The case was originally dismissed by the Federal Court in December, with plaintiffs now applying for special leave to appear to the High Court of Australia. Now, the unions are taking Qantas to the High Court, alleging wage theft and the manipulation of JobKeeper payments.
Central to their case are allegations that Qantas had practiced wage theft and underpaying their staff during public holidays, weekends and periods of overtime during the lockdowns of the COVID-19 virus.
The unions say that Qantas deliberately subsidised their overtime payments with JobKeeper payments, and as a result, has underpaid their staff members by as much as $10,000 each.
Qantas is also facing legal action in the Federal Court of Australia for its move to outsource 2,000 ground staff positions, with unions have said is unlawful under the Fair Work Act.
The case is being put forward by the Transport Workers’ Union (TWU), alongside the Australian Services Union (ASU), Flight Attendants Association of Australian (FAAA) and the Australian Council of Trade Unions (ACTU).
The TWU says that Qantas failed to pay workers the wage they were entitled to, and was guilty of manipulating staff timetables and paying their staff the bare minimum under the JobKeeper support package.
A report from the SMH says that “Qantas staff are paid their regular wages in one fortnight and any overtime in the next, under a long-standing practice that in effect splits the airline’s wage bill across two JobKeeper fortnights. But if they are stood down or don’t work in the second fortnight, their overtime payments have been partially or fully absorbed into their JobKeeper payment for that fortnight.”
According to a report from the ABC, “in September, the Federal Court agreed with unions that Qantas should pay its workers for the extra shifts they worked, but Qantas appealed the decision and in December the full Federal Court ruled in the airline’s favour, finding Qantas no longer had to back pay hundreds of workers.”
The collective of unions argue that workers are entitled to their overtime payment, as well as the full value of the JobKeeper payment.

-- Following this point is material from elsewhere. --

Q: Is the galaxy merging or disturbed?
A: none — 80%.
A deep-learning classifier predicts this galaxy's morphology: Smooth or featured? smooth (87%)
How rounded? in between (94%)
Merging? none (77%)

The unions have released modelling based on a customer service worker who would ultimately lose $12,000 over the space of a year of JobKeeper.
The ABC’s report says that the ruling was significant for Qantas and businesses around Australia due to the fact the case could have “opened the floodgates for other companies to have to back pay workers,” according to Rachel Pupazzoni.
The Business Council of Australia has issued a statement saying that the original ruling in Qantas’ favour was “a great relief to many businesses across the economy.”
“It is disappointing that these arrangements have again been thrown into uncertainty by this appeal to the High Court,” a spokesperson from the BCA added.
Assistant national secretary of the Transport Workers’ Union, Nick McIntosh has labelled Qantas’ decision not to back pay workers wage theft.
“Qantas has been engaging in wage theft, refusing to pay workers fairly and battling them through the courts,” McIntosh said.
“Senior Qantas management are back to paying themselves millions of dollars while Qantas workers aren’t even being paid properly for the work they are doing and are being denied the sick leave they are entitled to,” he added.
“The Federal Government and the Qantas board are refusing to hold them to account over this, but workers are taking a stand,” McIntosh concluded.
Emeline Gaske, a representative of the ASU has said that Qantas’ actions to “pocket money that should be paid to workers for overtime and penalties [was] unconscionable.”
“Qantas should be treating its workers with respect and pay them what they deserve – not wasting money on lawyers to find tricky ways to get out of paying their workers properly,” they added.
A spokesperson for Qantas has said that the collective of unions was “wasting their members’ money and our money on continuing this legal action during the middle of a crisis.”
The spokesperson added that “we have always paid penalty rates and overtime in the same way, this is not something we just started doing during COVID.”